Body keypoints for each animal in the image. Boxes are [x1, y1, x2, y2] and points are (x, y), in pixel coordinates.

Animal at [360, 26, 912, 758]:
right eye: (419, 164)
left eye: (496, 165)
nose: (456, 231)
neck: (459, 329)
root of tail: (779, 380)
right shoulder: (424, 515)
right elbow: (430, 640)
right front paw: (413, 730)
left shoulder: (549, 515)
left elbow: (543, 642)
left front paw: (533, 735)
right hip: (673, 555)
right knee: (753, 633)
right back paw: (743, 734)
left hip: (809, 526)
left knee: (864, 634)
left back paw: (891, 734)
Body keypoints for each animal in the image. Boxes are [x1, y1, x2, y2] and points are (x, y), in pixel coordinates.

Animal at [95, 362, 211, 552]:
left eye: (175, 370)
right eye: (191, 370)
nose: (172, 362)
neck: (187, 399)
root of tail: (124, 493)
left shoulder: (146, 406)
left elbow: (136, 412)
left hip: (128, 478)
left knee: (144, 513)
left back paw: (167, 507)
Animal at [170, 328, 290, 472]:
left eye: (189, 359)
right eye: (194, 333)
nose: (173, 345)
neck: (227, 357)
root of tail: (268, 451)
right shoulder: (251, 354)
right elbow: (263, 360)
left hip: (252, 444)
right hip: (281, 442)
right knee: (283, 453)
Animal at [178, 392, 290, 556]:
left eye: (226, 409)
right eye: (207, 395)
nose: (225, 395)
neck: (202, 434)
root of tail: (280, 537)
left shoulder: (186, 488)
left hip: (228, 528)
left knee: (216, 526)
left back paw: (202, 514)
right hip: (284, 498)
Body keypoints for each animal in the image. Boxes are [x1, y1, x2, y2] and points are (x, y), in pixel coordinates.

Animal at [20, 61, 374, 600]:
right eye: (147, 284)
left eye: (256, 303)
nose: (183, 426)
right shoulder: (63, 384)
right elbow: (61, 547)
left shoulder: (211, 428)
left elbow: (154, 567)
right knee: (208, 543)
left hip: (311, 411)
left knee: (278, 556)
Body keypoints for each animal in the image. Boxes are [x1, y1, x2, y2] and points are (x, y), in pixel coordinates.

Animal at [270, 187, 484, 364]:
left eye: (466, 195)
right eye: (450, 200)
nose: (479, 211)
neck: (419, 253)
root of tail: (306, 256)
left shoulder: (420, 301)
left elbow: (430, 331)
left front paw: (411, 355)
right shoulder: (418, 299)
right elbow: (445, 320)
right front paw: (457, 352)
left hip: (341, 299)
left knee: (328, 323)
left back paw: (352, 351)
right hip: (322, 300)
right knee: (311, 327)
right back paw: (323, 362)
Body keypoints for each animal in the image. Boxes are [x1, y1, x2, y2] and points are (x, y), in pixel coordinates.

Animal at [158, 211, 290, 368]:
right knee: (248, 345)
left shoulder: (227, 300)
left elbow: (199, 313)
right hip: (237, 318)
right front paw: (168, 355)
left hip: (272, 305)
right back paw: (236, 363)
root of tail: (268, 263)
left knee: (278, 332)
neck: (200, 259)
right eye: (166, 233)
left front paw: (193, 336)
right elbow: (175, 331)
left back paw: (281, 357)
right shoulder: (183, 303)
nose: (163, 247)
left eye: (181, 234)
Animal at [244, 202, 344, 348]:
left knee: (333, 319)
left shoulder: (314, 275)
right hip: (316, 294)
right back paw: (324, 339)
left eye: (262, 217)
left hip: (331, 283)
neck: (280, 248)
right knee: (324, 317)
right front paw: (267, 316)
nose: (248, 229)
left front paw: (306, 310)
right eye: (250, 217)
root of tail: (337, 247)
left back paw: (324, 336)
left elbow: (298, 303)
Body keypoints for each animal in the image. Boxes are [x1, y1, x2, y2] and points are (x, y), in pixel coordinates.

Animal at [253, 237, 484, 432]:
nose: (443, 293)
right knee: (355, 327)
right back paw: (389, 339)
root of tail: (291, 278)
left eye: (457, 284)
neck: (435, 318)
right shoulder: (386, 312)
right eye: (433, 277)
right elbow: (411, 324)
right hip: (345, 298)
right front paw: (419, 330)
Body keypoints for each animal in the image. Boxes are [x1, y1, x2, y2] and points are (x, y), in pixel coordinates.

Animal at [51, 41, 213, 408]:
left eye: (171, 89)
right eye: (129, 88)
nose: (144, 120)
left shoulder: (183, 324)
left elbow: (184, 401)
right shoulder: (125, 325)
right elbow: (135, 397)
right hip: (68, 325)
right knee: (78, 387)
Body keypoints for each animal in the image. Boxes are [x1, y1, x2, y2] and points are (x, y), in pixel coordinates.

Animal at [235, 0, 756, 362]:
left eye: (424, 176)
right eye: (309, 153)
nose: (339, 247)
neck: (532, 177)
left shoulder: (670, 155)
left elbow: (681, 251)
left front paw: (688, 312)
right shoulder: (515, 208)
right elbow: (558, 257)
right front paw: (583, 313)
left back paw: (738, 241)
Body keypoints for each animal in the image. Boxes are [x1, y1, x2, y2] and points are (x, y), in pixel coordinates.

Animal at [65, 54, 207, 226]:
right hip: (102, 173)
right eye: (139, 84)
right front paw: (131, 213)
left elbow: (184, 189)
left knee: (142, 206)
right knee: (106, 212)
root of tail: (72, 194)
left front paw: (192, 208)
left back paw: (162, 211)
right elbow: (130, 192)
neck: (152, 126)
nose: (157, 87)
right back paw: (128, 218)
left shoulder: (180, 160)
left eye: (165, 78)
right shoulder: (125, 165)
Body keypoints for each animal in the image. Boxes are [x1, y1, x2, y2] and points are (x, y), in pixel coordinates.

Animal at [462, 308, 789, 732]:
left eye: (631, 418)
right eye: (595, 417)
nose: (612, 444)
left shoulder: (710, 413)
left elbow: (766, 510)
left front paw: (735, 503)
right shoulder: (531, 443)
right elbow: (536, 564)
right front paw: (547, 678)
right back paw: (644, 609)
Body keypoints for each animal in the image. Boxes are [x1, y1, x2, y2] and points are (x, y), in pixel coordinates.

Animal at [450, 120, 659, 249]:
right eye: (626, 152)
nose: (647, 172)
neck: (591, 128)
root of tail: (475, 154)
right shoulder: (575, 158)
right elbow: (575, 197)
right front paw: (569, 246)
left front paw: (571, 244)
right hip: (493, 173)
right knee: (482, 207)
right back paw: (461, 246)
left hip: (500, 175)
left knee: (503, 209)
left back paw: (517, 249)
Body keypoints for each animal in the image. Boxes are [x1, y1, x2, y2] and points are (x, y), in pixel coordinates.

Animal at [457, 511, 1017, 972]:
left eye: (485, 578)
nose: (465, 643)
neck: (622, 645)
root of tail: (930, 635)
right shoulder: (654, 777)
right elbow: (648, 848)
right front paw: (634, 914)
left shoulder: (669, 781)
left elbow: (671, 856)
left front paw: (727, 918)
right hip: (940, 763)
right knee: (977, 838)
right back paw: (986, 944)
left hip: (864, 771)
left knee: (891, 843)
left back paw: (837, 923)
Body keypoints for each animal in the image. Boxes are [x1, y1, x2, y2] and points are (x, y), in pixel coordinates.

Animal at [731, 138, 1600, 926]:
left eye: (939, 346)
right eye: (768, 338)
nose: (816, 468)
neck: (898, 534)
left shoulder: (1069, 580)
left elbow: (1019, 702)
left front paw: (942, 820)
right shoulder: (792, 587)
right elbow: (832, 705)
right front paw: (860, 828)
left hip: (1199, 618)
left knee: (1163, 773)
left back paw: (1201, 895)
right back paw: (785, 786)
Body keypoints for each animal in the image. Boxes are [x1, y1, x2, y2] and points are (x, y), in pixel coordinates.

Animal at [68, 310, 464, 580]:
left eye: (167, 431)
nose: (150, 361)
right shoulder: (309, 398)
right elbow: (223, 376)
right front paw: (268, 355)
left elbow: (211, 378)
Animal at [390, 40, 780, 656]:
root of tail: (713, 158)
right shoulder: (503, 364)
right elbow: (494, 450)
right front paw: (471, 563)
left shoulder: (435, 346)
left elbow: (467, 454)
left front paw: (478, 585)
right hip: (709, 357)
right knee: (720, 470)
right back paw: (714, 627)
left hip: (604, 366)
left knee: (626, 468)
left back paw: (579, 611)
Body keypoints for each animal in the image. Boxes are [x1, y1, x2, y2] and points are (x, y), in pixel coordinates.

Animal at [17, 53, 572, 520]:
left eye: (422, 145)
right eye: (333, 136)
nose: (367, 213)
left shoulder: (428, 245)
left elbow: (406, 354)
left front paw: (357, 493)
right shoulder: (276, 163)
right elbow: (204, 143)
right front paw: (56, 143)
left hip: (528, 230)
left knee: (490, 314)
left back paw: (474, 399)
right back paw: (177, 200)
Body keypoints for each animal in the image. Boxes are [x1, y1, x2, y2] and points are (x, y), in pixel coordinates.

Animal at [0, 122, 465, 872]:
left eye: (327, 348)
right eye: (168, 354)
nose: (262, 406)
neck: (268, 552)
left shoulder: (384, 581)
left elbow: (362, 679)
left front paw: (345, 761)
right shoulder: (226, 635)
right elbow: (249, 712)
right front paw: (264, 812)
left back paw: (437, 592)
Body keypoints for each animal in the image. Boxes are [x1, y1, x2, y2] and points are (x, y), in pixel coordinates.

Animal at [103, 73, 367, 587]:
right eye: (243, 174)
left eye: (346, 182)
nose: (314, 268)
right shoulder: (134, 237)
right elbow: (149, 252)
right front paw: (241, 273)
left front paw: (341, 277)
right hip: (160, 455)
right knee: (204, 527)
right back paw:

........

[YOUR GOAL]
Output only an exact transcription of the lines above from the one with "left front paw: (411, 355)" up to and including the one with "root of tail: (268, 263)".

[ANSWER SPACE]
left front paw: (411, 355)
right shoulder: (418, 299)
right elbow: (445, 320)
right front paw: (457, 352)
left hip: (341, 299)
left knee: (328, 323)
left back paw: (352, 351)
right hip: (322, 300)
right knee: (311, 327)
right back paw: (323, 362)
Body keypoints for each animal in the image. Boxes are [x1, y1, x2, y2] and points are (x, y), in pixel coordinates.

Animal at [158, 211, 290, 368]:
right knee: (248, 345)
left shoulder: (227, 300)
left elbow: (199, 313)
right hip: (237, 318)
right front paw: (168, 355)
left hip: (272, 305)
right back paw: (236, 363)
root of tail: (268, 263)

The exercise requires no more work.